DOCUMENT EXCERPT |
########################################

# Open containers...



## Carol (Dec 17, 2008)

Just heard about a strange story, and I'm curious to know about what you folks in the LE community would say about it. 

A guy, lets call him "Bjorn", was having a small holiday get-together at his house.  A few family members, a few friends, a mix of children and adults.  Bjorn and a couple of the guys were having a drink or two.   A decision was made to see a movie.  Bjorn says his SUV is big enough to fit everyone.  Bjorn's gf volunteers to drive, because Bjorn has been drinking.  They drive a couple towns away to the theatre, catch the film, 90 minutes later they are back on the road again heading for home, Bjorn's gf is driving again.

On the way home, Bjorn's gf says she wants a Diet Coke, and pulls in to a convenience store.  Bjorn and his gf go in to the store, the other friends and relatives stay behind in the truck, chatting about the movie.  

Bjorn and his gf come back to the car.  The gf cracks open her Diet Coke.  Bjorn hands bottles of water to the folks in the back, and is met by a chorus of "Thanks".

########################################

DATA RECORDS |
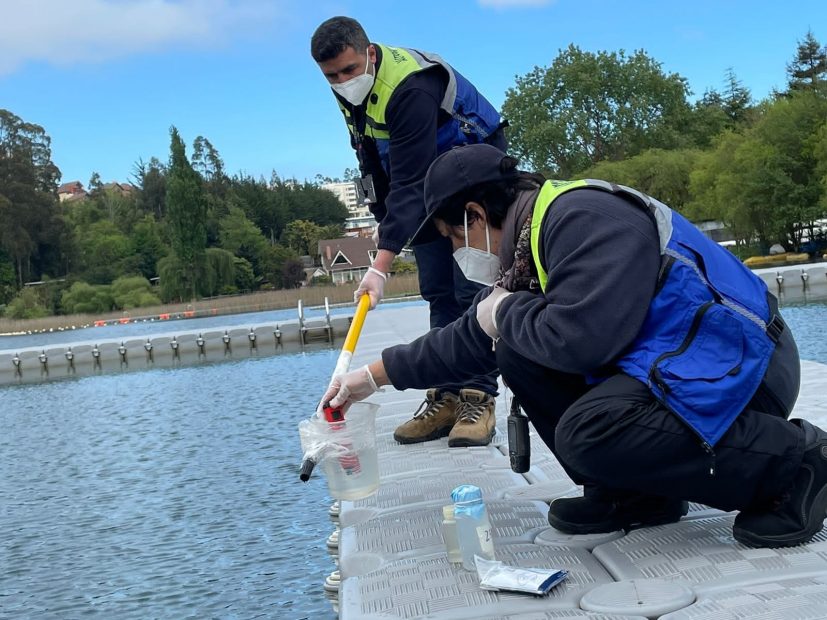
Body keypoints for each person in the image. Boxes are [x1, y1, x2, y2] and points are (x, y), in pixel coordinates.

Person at [321, 143, 827, 549]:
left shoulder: (581, 219)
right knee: (516, 350)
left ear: (476, 214)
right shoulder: (530, 242)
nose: (458, 253)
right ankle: (635, 494)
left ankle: (795, 462)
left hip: (748, 366)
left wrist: (504, 311)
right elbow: (472, 337)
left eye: (454, 237)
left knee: (591, 431)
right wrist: (368, 379)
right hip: (687, 361)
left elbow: (581, 341)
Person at [311, 17, 509, 447]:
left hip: (471, 172)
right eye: (332, 76)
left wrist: (380, 265)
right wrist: (387, 224)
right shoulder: (352, 92)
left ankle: (478, 396)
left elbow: (411, 182)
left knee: (467, 288)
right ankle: (446, 393)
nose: (343, 81)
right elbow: (378, 163)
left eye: (348, 70)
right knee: (437, 290)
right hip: (424, 182)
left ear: (370, 53)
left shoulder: (411, 87)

########################################

Turn the paragraph in the forum post above that begins "A guy, lets call him" into a short bulleted list that keeps its main facts.

OUTPUT |
- Bjorn hosted a small holiday get-together at his house with a few family members and friends, both children and adults.
- He and a couple of the other men had a drink or two.
- The group decided to see a movie, and Bjorn said his SUV could fit everyone.
- Because Bjorn had been drinking, his girlfriend offered to drive.
- They drove a couple of towns away to the theater and watched the film.
- About 90 minutes later they headed home, again with his girlfriend driving.